On 12/22/07, Nancy Cochran <nancy.cochran_at_earthlink.net> wrote:
> Considering Google - not sausage - what are the lines of code that
> normalize the feminine and the masculine; the singular and the plural; the
>
> past, present and future tense; capital letters and lower case characters;
> silly punctuation like an apostrophe to indicate ownership; parts of
> speech as simple as nouns and verbs? And then of course, how does Google
> get the differing language versions of the same universally used word?
>
> It is important to note that they often do. And they do it in the
> background.
A lot of that emerges out of the fact that they have so much data. How does
Google give you the right results even if you misspell a word?
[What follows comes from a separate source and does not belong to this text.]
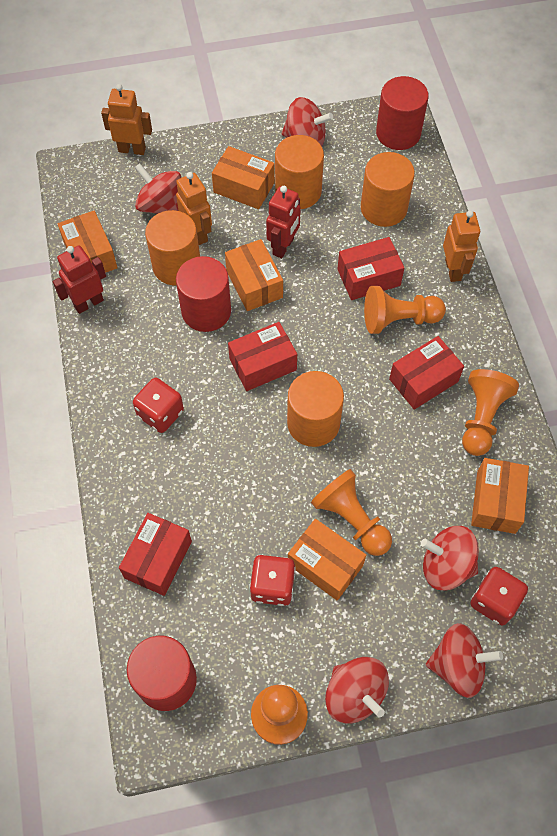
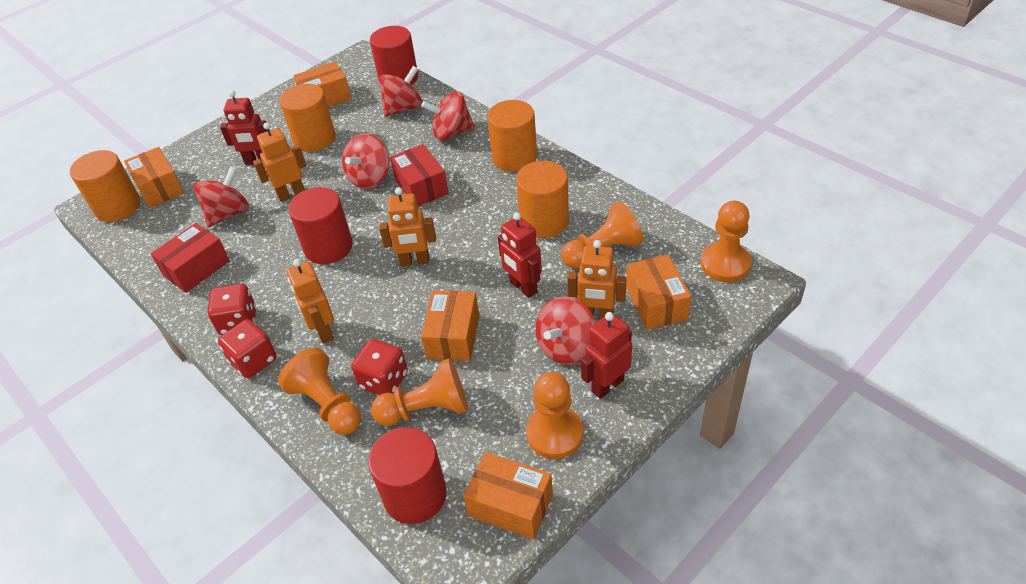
orange pawn: 4 -> 5
orange robot: 3 -> 4
red box: 4 -> 2
red robot: 2 -> 3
Quite
frequently it is due to the fact that somebody else made the same
misspelling as you in some web page. Google does almost nothing with
natural language processing. [1]
<http://www.techcrunch.com/2007/12/18/googles-norvig-is-down-on-natural-language-search/>
**
I don't know how to find appropriate search terms, but I submit that this
> is the challenge for people who care about good search.
I see the challenge as being how you can give people what they want without
forcing them to change their searching strategy a bit. This idea that we
have to or should teach library patrons our controlled vocabularies and the
idiosyncrasies of our systems and practices is a very damaging one, in my
opinion. You shouldn't have to be inducted into the library information
priesthood just to use the catalog. People don't want the catalog to help
them find the right words, they want it to help them find the right books.
A google-like catalog would have to be powered by an insane amount of
unstructured "wiggly" data supplied by regular users, with a lot of the
power and flexibility coming from emergence [2]. Doing more with the data
we've got is well and good, but we need more data more than we need smarter
software.
With apologies to William S. Burroughs, library software is the ultimate
merchandise. The library software merchant does not sell his product to the
library, he sells the library to the product. He does not improve and
simplify his merchandise, he degrades and simplifies the patron.
--Casey
[1] http://www.technologyreview.com/Infotech/19868/page2/
[2] http://www.librarything.com/tag/emergence
Received on Sun Dec 23 2007 - 19:21:36 EST